01-21-2013 06:09 PM - edited 01-21-2013 06:10 PM
Kudos (honor, glory) is word of Greek origin and a singular, similarly to other "os" words like pathos (emotion of sympathetic pity), thanatos (death) or ethos (character or fundamental values).
Kudos is can be pronounced in various ways, like "Q-DOS", "Q-dose" , "Koo-DOS", or "koo-dose".
Outside of Harmony Central, you cannot receive "1 kudo".
Don't start imitating this!
01-21-2013 06:33 PM
Languages are not static. Would it pleaseth thou if we all started spouting Elizabethan English forsooth? While it's still in flux, online dictionaries are saying that the trend is that kudo is becoming the singular and kudos the plural. Be there or be square LOL.
01-24-2013 10:11 AM - edited 01-24-2013 10:12 AM
Languages are not static. Would it pleaseth thou if we all started spouting Elizabethan English forsooth?
I think you mean "pleaseth thee", LOL. That pronoun exhibits cases, like she/her.
That English was like some alien language compared to modern.
Though I would detest having to learn and use Shakespeare's English, I could perfectly tolerate that of, say, Edgar Allen Poe, or Charles Dickens.
English may not be static, but the changes from, say, 1613 to 1813 were a lot greater than from 1813 to 2013, indicating an increase in the stability of the language. Spread of education and the printed word helps with that, I bet. (Come on, Shakefpear could not even spell his own name consistently, and he was one of the more literate ones.) The proliferation of audio/video recordings will further impede changes in the English language. Today, a child born in the English speaking world is not exposed only to the dialect spoken in his village, but to the English used in global mass media, as well as recorded English going back generations. Contrast that to the olden days when most of the speech you ever heard was your village dialect, and never learned to read.

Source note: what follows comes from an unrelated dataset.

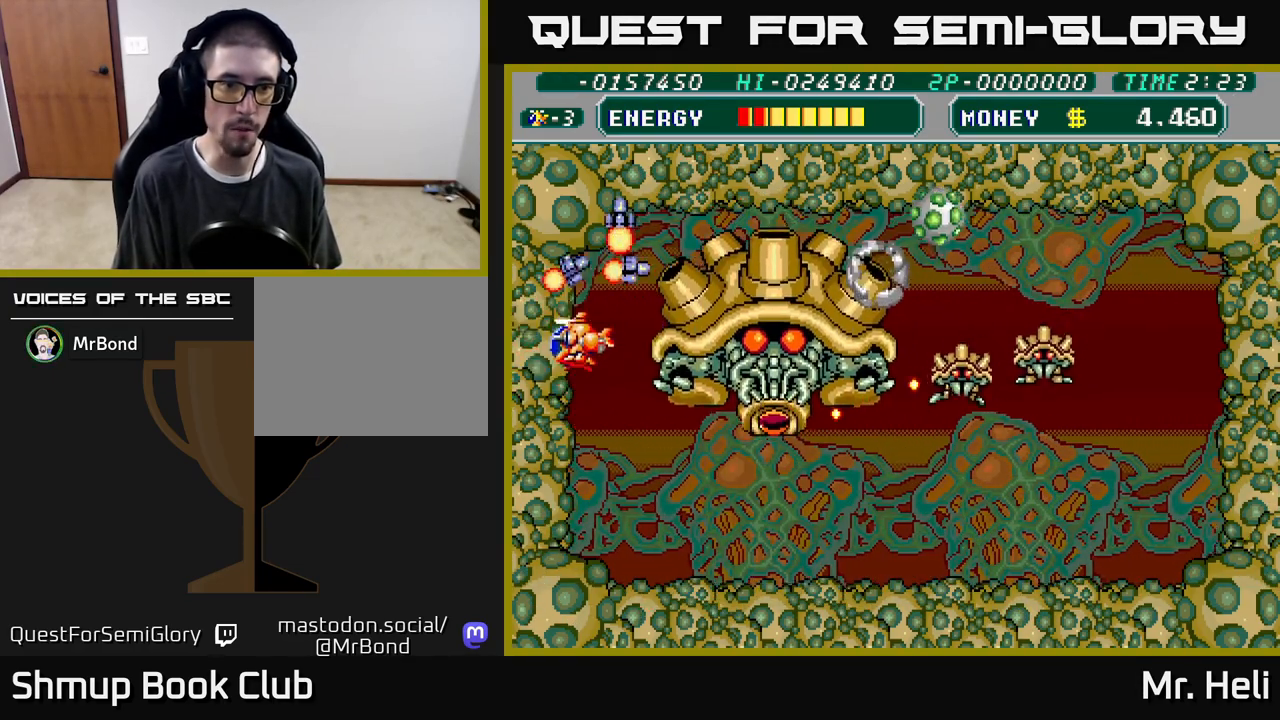
{"buttons": ["A", "X", "DPAD_RIGHT"], "left_stick": "center", "right_stick": "center", "events": [[17, "A", "down"], [17, "X", "down"], [50, "DPAD_LEFT", "down"], [150, "A", "up"], [150, "X", "up"], [217, "A", "down"], [217, "DPAD_LEFT", "up"], [217, "X", "down"], [283, "DPAD_RIGHT", "down"], [350, "A", "up"], [350, "X", "up"], [417, "A", "down"], [417, "X", "down"], [483, "DPAD_UP", "up"]]}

While it's still in flux, online dictionaries are saying that the trend is that kudo is becoming the singular and kudos the plural. Be there or be square LOL.

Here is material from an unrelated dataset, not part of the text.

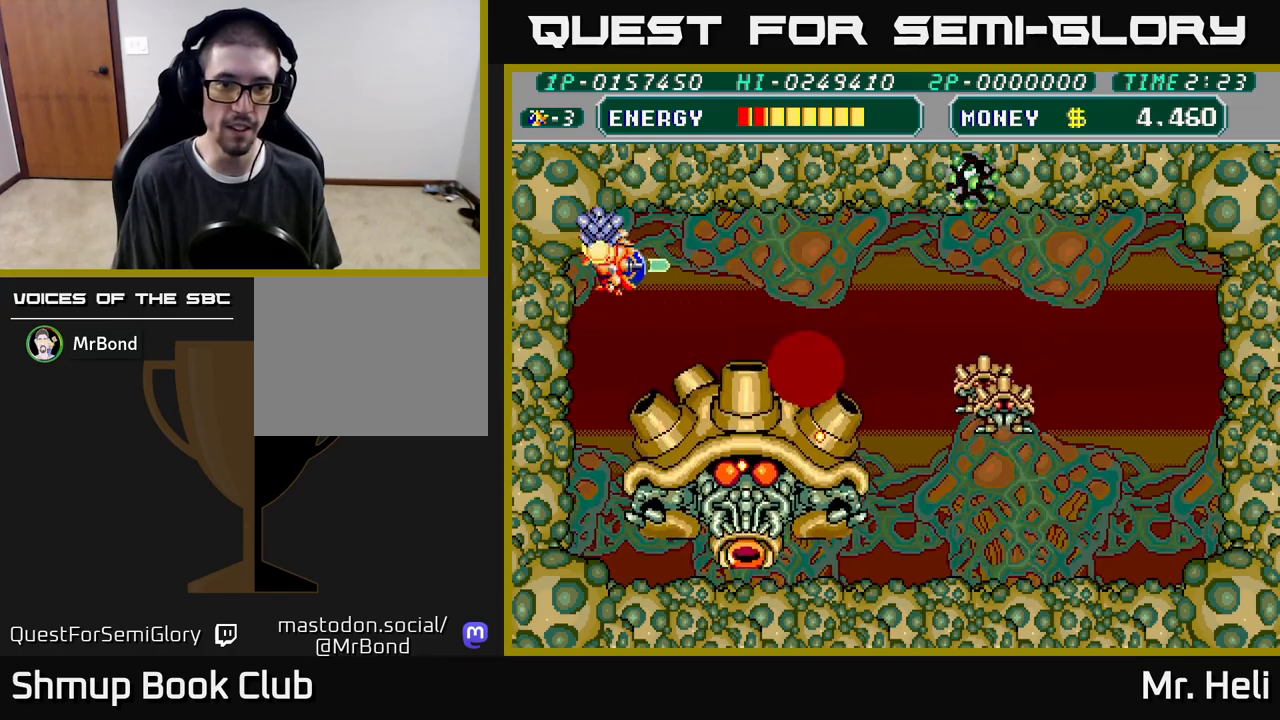
{"buttons": ["A", "X", "DPAD_UP", "DPAD_RIGHT"], "left_stick": "center", "right_stick": "center", "events": [[17, "X", "up"], [33, "A", "up"], [100, "A", "down"], [100, "X", "down"], [200, "A", "up"], [200, "X", "up"], [300, "A", "down"], [300, "X", "down"], [350, "DPAD_UP", "down"], [417, "A", "up"], [417, "X", "up"], [483, "A", "down"], [483, "X", "down"]]}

Unless the usage is noted as improper, then you are not dealing with an authoritative dictionary that one can turn to for proper use.
Those who use dictionaries require authoritative dictionaries. On the other hand, those who think "kudo" is a word are not users of dictionaries. They didn't pick up the usage from a trendy online dictionary, but just from being ignorant. They had never seen a word ending in "os" that wasn't a plural, and that's that. These are the same people who think that "a lot" is one word, and "there" is a fine way to contract "they are".
In order to maintain their quality and authority, dictionaries must resist change. In particular, change spurred by non-users of dictionaries.
"kudo" does deserve to be in a dictionary: that is, in a dictionary from a foreign language to English, for the benefit of people learning English. It should be accompanied by a note saying "do not use this". It need not appear in the reverse dictionary.
01-24-2013 12:43 PM
From the OED:
01-24-2013 12:50 PM - edited 01-24-2013 12:56 PM
Languages are not static. [...]
Latin and Ancient Greek are.
That said, words and phrases are appropriated from dead languages and injected into living languages on an ongoing basis. The original meanings frequently change in ways small and large.